Task item
Look at each line of the listing. Copy those that hold the string "Việt".

Records for the task

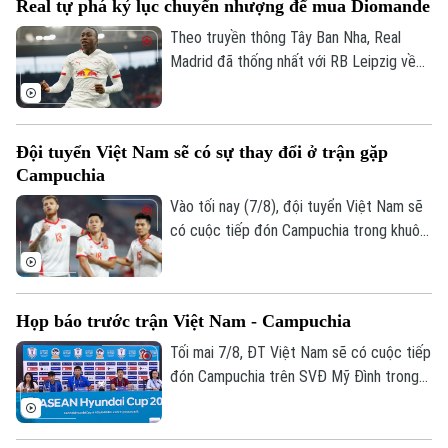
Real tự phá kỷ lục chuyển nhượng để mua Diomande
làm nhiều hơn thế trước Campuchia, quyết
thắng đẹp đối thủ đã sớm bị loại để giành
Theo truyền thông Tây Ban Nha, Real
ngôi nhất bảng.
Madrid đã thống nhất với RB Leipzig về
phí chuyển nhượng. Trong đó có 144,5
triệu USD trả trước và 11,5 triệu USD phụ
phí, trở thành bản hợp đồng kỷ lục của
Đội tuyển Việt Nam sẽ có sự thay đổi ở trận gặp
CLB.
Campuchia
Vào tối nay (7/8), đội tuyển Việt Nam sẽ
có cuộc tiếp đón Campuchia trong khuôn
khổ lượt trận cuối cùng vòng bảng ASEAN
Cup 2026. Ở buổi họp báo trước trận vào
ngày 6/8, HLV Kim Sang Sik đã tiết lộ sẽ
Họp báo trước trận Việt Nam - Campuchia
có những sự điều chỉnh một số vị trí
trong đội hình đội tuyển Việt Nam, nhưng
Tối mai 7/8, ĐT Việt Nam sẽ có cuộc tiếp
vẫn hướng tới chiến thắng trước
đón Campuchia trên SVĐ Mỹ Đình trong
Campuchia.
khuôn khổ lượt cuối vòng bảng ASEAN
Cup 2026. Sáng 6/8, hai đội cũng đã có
...
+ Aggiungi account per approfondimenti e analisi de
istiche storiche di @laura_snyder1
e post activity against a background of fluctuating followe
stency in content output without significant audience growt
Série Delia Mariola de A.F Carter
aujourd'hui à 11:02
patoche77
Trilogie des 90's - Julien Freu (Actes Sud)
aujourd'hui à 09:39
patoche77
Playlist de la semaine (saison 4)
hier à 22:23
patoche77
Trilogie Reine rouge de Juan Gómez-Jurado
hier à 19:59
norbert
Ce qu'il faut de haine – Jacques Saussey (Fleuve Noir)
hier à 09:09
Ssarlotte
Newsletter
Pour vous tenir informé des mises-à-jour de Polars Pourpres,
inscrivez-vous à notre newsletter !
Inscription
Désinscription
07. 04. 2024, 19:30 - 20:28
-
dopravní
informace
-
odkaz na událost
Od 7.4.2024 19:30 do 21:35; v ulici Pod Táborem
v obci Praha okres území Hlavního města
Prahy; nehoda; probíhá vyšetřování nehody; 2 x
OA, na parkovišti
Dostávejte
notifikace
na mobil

The answer
Đội tuyển Việt Nam sẽ có sự thay đổi ở trận gặp
Vào tối nay (7/8), đội tuyển Việt Nam sẽ
Họp báo trước trận Việt Nam - Campuchia
trong đội hình đội tuyển Việt Nam, nhưng
Tối mai 7/8, ĐT Việt Nam sẽ có cuộc tiếp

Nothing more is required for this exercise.